Course aux armements

Même si les qualités routières (freinage, tenue de route, performances) sont forcément en retrait à cause du surpoids et du centre de gravité élevé, ces deux facteurs sont justement responsables de la dangerosité des SUV en collision. Une étude américaine de la National Highway Traffic Safety Administration (NHTSA) a analysé en détail 4,8 millions de collisions entre deux véhicules dans huit Etats fédéraux, en ajoutant la masse des véhicules dans les critères. Surprise! Le poids s’est révélé le facteur central dans la gravité ou la mortalité des victimes: «Un poids supérieur de 1000 livres (454 kg) du véhicule percuteur augmente le risque de mortalité des occupants du véhicule percuté de 47%!» Autre facteur de mortalité, la différence de hauteur des pare-chocs et structures lors des impacts. Enfin, l’étude a calculé que le poids excessif dans la gravité des accidents et dans la mortalité se chiffre, pour les Etats-Unis, à 136 milliards de dollars par année! En ajoutant la surconsommation susmentionnée, la facture s’élève à près de 230 milliards de dollars…

Aberration technique

Avant de se lancer dans le créneau des SUV, certains ingénieurs Volvo connaissaient les risques pour la sécurité et refusaient de concevoir le futur XC90. Porsche, quant à elle, refusait même l’idée d’un SUV, espèce automobile incompatible avec l’esprit sportif de la marque de Zuffenhausen… Avant de connaître le succès sans précédent du Cayenne. «La raison commerciale est toujours la meilleure», dirait Jean de La Fontaine aujourd’hui.

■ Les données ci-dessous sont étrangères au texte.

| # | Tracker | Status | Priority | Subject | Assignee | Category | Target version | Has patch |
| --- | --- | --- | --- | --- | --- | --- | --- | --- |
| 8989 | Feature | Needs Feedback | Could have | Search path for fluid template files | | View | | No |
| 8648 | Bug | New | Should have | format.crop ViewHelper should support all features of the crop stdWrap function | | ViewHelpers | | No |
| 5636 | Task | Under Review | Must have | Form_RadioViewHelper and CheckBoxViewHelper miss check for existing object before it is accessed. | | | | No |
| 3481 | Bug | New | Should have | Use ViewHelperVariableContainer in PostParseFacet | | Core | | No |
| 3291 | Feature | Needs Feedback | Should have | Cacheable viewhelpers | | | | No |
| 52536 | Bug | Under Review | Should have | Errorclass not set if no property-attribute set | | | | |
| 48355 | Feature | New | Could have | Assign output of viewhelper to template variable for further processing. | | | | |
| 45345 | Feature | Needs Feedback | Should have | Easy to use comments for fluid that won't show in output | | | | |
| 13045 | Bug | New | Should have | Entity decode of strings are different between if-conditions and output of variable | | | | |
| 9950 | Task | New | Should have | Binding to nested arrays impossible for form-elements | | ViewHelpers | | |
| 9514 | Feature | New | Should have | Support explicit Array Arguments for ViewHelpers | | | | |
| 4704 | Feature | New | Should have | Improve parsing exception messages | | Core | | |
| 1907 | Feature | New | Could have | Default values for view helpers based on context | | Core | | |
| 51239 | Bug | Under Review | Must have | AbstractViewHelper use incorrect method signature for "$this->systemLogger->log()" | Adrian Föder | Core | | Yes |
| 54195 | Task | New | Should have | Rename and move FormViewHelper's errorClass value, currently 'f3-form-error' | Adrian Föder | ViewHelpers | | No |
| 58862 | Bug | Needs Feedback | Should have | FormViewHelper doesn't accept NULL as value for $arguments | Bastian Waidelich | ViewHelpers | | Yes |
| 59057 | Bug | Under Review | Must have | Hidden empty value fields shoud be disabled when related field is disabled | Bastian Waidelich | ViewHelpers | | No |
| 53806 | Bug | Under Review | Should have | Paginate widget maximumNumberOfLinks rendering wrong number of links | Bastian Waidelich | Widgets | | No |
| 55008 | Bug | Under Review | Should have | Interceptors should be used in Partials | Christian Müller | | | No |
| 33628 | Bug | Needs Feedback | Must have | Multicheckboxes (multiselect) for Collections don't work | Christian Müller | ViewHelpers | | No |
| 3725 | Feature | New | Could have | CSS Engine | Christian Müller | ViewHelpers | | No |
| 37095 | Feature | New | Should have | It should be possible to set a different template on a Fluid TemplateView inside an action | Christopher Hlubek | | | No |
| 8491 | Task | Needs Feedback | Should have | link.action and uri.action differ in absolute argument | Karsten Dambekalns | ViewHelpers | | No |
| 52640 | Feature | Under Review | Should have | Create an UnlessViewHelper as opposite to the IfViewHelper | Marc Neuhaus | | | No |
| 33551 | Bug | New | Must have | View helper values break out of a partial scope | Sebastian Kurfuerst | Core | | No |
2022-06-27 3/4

En réalité, l’automobile n’a pas pris tellement de poids, la preuve chez Volkswagen: une Golf I (370 cm de long sur 164 cm de large) pèse 790 kg contre 929 kg pour une VW Up (354 cm×164 cm) à l’habitabilité comparable. La vérité, c’est une montée en gamme: la clientèle type d’une Golf 1 des années 70 n’est plus celle d’une Up en 2016, mais plutôt d’une Golf 7 (1205 kg) et de plus en plus d’un Tiguan II (1568 kg en version dépouillée, assez rare en Suisse). Du coup, le poids au mètre carré n’augmente pas seulement de 21% (132 kg à 160 kg pour la Up), mais de 47% avec le SUV! Quant au poids réel (Golf 1 à Tiguan II), il a plus que doublé…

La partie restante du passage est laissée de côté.